El gasolinazo me está afectando directamente. Está matando mis ahorros y todavía no termina enero. No me va a alcanzar para darte lo que te daba. Además, nuestros hijos ya son mayorcitos, tienen que lidiar con lo que les toca. Que se metan de choferes de Uber, o que contacten a tu tío que trabaja en Xalostoc y que se consigan una chamba en su planta. O que hagan algo, porque la cosa se está poniendo color de hormiga... dijo rapidito, para que ella no pudiera interrumpir su discurso.
Quería escucharla suplicar, verla angustiada, suplicante.
Miriam se queda callada. En el fondo se alegra. Quiere depender cada vez menos de él.
Quiere no pedirle. Su ex ya no es ese hombre duro y testarudo, encantador y exitoso que la dejó para irse con la secretaria. Él ya no parece tan feliz de compartir su cama con una mujer mucho más joven, que mal educa a sus hijos y que odia oírlo decir que a él nadie le hace caso. Miriam lo mira y siente lástima. Lo ve triste, derrotado, o más bien, viejo. No quiere pelear. Ella le cuenta que sus hijos invitan chicas y amigos a la casa; que no falta quién traiga cervezas, pero que arrasan con todo lo que hay dentro del refrigerador. Se ríen. Hablan de Gerardo y de Guillermina, su novia. Los dos se felicitan porque por fin su hijo ya entró al último semestre de la universidad, y porque la novia es linda. Se preocupan por Marianita, que ya tiene 18 y sigue con un novio que no da una.
Él se rompe y le dice que nunca debió dejarla, que lo lamenta desde el día que se fue, que extraña sus ojos, su cocina y su humor. Miriam lo mira. ¡Cómo quería verlo así de roto! ¡Cuánto hubiera dado porque hace años le dijera que la extrañaba! Ahora, se ve tan derrotado, tan poco hombre, con una vida vacía, con una mirada triste... A Miriam, nada la mueve por dentro; no quiere ni pelear. Ya lo hizo durante ocho años. Lo obligó con las colegiaturas, con las fiestas de cumpleaños y con las vacaciones. Casi lo obligó a ser padre. Es cierto que sus hijos ya son grandes.
Odia el poder que él tiene sobre ella. Durante años, ella se cuidó de no hacerlo enojar para que le pasara el gasto. Ahora, Miriam no necesita ser condescendiente.
Lo mira con el café en la mano; observa cómo el vicio del cigarro ha marcado de amarillo los dientes de su ex. Él tiene las patillas blancas y despeinadas. Lleva una corbata de colores demasiado vivos, y unos mocasines sin calcetín. Miriam sabe que él tiene frío.
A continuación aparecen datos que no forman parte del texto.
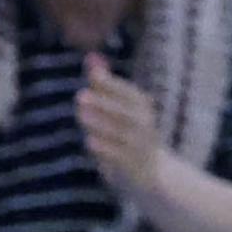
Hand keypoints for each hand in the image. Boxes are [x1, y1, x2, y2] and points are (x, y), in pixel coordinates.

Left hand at [74, 53, 163, 197]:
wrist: (152, 175)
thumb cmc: (128, 136)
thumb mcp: (117, 109)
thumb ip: (104, 85)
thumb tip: (90, 56)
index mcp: (141, 109)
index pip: (128, 93)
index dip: (111, 84)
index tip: (92, 74)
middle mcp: (144, 125)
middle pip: (125, 111)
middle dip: (103, 102)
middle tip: (80, 95)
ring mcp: (140, 146)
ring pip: (121, 133)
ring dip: (101, 123)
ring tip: (80, 114)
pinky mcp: (133, 167)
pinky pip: (119, 157)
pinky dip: (106, 148)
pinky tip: (89, 141)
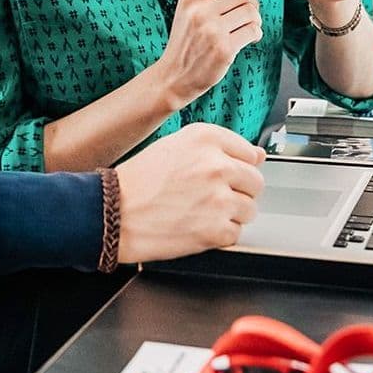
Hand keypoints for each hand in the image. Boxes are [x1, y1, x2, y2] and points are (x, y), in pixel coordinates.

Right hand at [114, 122, 265, 262]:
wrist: (112, 213)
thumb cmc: (137, 181)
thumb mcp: (174, 147)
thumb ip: (219, 148)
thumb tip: (259, 155)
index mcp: (206, 138)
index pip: (249, 152)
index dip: (235, 167)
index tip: (221, 176)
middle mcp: (216, 165)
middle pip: (255, 182)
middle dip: (238, 192)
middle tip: (209, 197)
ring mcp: (219, 198)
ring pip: (249, 209)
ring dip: (230, 214)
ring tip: (199, 212)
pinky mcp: (216, 229)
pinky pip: (235, 233)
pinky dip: (219, 235)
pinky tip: (196, 226)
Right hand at [158, 0, 261, 108]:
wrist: (175, 76)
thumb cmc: (186, 39)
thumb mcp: (190, 8)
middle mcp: (199, 11)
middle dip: (251, 4)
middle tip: (246, 15)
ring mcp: (211, 30)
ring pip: (251, 12)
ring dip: (255, 20)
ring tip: (247, 28)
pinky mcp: (224, 49)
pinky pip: (253, 31)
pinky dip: (255, 34)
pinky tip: (247, 39)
Lo ve triste; lo ve mal. Ya no es el que presumía de las fotos en Acapulco con el culito de la mujer a la que convirtió en su segunda esposa.
Miriam no sabe por qué él comenzó a contar que su experiencia sexual era pobre cuando se casaron. Él le confesó que no sabía cómo fue que se hizo papá a los 22. Se miran a los ojos y se ríen. Se acuerdan de la luna de miel que vivieron en Vallarta, de lo romántica que es esa ciudad. Ahí se quedaron embarazados. Los dos decidieron tenerlo juntos, casarse, enfrentar a sus padres, desafiar el futuro. Formaron una familia joven y se mudaron a Cuernavaca desde que nació Guillermo hasta que cumplió tres años. Se acuerdan de esos encerrones locos, de la primera mamada que dio ella en su vida, y de todo lo que juntos descubrieron... En eso, suena el celular de él.
Se le borra la sonrisa, discute que sí, luego que no. Le miente a su mujer, diciéndole que está atorado en el tráfico. Se mientan la madre; se pone morado. Miriam mira para otra dirección y se levanta al baño.
De lejos, mientras regresa, lo ve sentado, hablando solo. Miriam lo interrumpe y no se vuelve a sentar. Inventa un pretexto. Toma sus cosas, se despide. Dice que la esperan y lo deja solo.
De su ex marido, no quiere saber más.